FXAA may sacrifice some image quality, but it works extremely fast with a fraction of the hardware requirements. This could be reason enough to use FXAA instead of SMAA. However, FXAA uses an automatic sharpening tool when anti-aliasing, so it may look way more detailed than SMAA at first, which doesn’t use a sharpening technique.
MLAA vs FXAA
Much like SMAA, MLAA uses a ton of processing power. The power is well-used, though, as the finished product is stunning.
FXAA, as you know, is quick and does a fine job. If you’re creating a game that is atmospheric and slower-paced, using MLAA is an excellent option.
FXAA is better at editing fast-paced games, like first-person shooters, to quickly edit rendered images on the fly.
What better way of illustrating what anti-aliasing can do than by checking out some informative tutorials to help you better understand the visual aspect, as well as implement anti-aliasing into your game?
This is a reliable and informative video about very simple anti-aliasing. User MortMort goes into great detail about anti-aliasing concerning pixel art, one of the leading anti-aliasing beneficiaries. He shows examples of his own work where anti-aliasing has transformed his flat images of pixel art into more detailed and full graphics.

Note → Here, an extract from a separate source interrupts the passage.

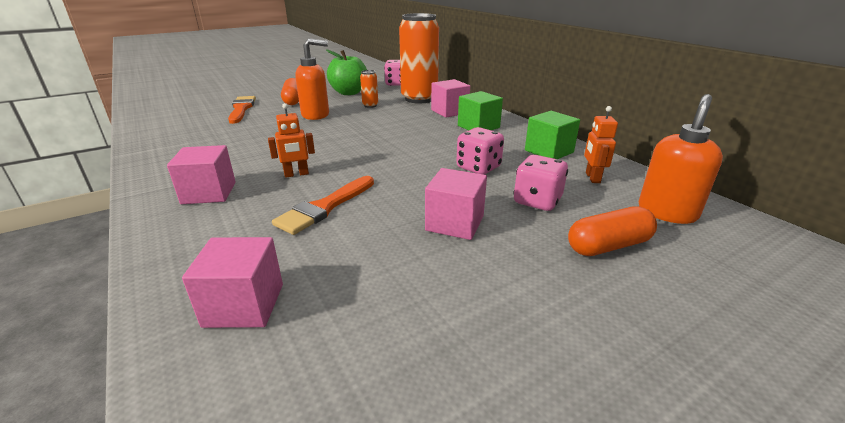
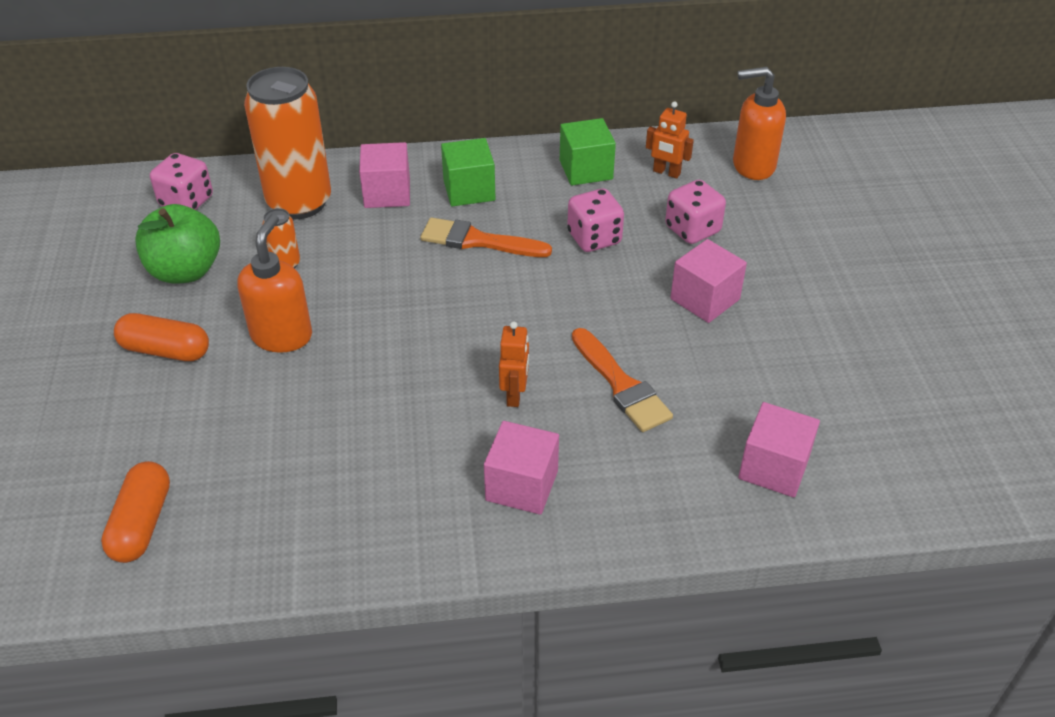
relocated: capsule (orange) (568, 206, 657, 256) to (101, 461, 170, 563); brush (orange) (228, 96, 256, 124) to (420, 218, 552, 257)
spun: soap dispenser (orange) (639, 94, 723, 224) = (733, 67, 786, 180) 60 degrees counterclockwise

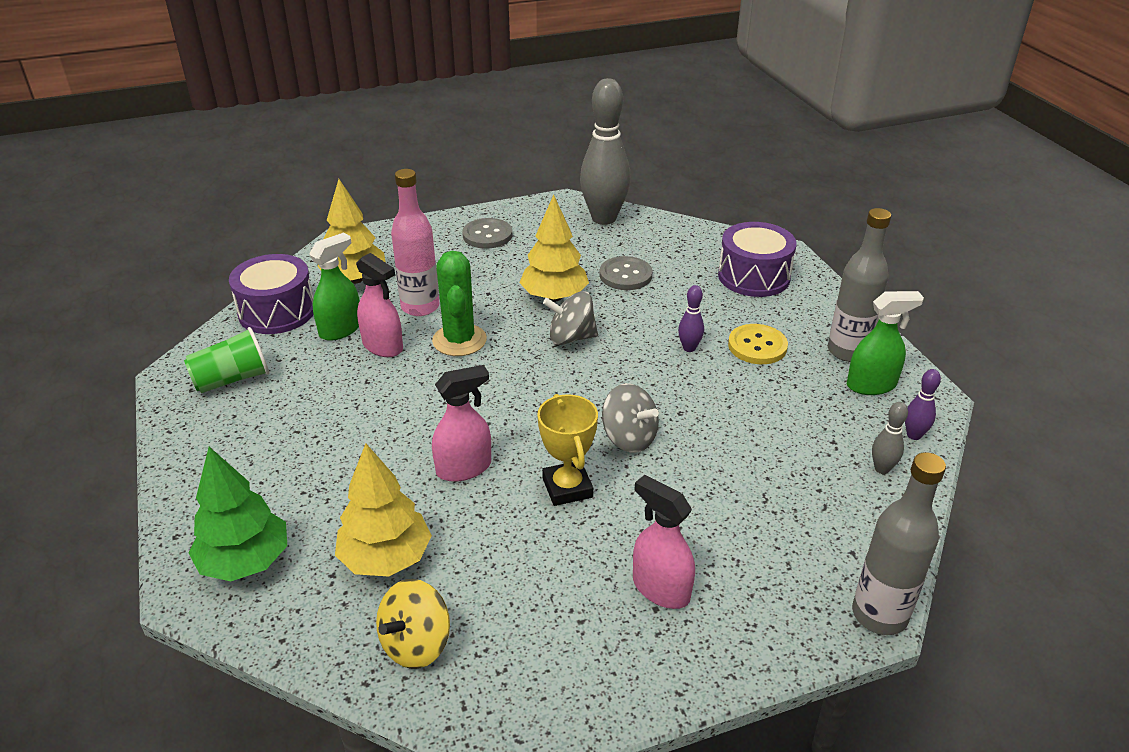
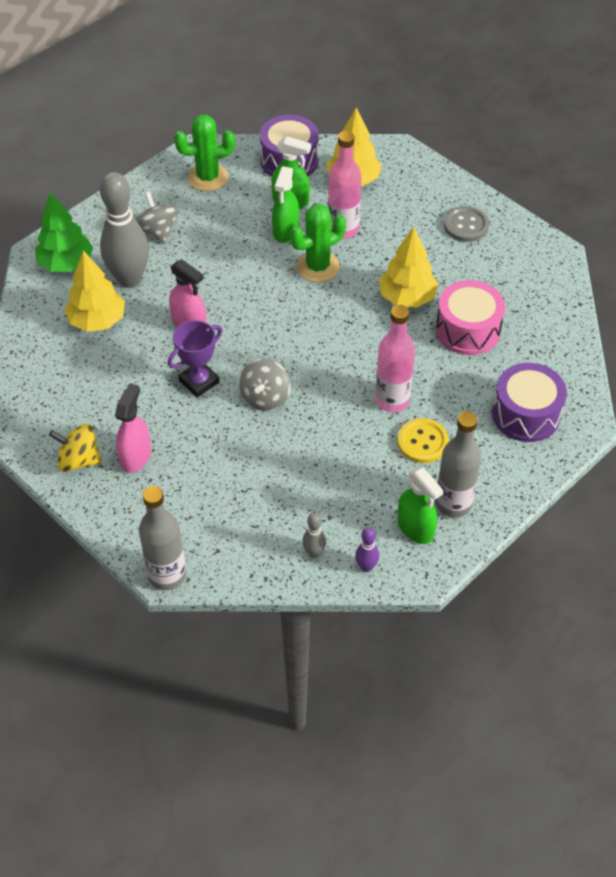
relocated: spinning top (yellow) (376, 579, 450, 669) to (49, 424, 102, 472); bowling pin (grey) (580, 78, 631, 225) to (100, 172, 149, 288); spinning top (grey) (543, 291, 598, 345) to (136, 192, 179, 244)
exchanged: cup (green) (184, 327, 269, 393) to cactus (green) (174, 114, 235, 191); bowling pin (purple) (678, 285, 704, 352) to bottle (pink) (375, 305, 415, 412); button (grey) (599, 256, 653, 290) to drum (pink) (436, 280, 505, 355)
colour: trophy (yellow) (537, 394, 598, 506) to trophy (purple) (168, 320, 222, 397); spray bottle (pink) (356, 253, 403, 357) to spray bottle (green) (272, 166, 299, 243)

YouTube user Sadface_RL gives a straightforward yet effective tutorial on a single image. Using just a circle and line made of simple, one-color pixels, he masterfully demonstrates anti-aliasing fundamentals. No bells and whistles, but remember, less is more.
This short video by Udacity is a basic introduction to anti-aliasing that can give you a clear, concise definition and visual aid for the entire practice of using anti-aliasing. This video is actually a smaller part of a fully online course provided by Udacity.
Open Game Art is not only a fantastic open forum to download various sprite sheets and unique characters, but they also give you great information. This basic primer for anti-aliasing shows you the need for anti-aliasing in games, showing you how to clean up images and why it’s needed in nearly every game, from pixel art to 3D masterpieces.
Anti-aliasing has been and will always be a vital force in gaming graphics. With each significant graphical advance in video gaming, anti-aliasing has risen to the challenge of creating a smoother, more beautiful visual improvement.
Whichever type of anti-aliasing you choose for a project will most likely objectively look better than without it. Anti-aliasing is a subtle and useful technique to give your game that extra something it was lacking.
Despite its widespread use and significance within the game development community, being a game developer and actively worrying about what anti-aliasing technique to use is surprisingly low on the list of priorities. Many hardware pieces do all of the heavy-lifting, and game hardware can determine which one works for your game the best.
However, by using our advice, you can stay better informed if you need to manually select which type of anti-aliasing works best for your project.
Regardless of importance or difficulty in choosing, no one likes to see jaggies in their games. Avoid jaggies, avoid the moiré pattern, and you will be good to go. Now get developing!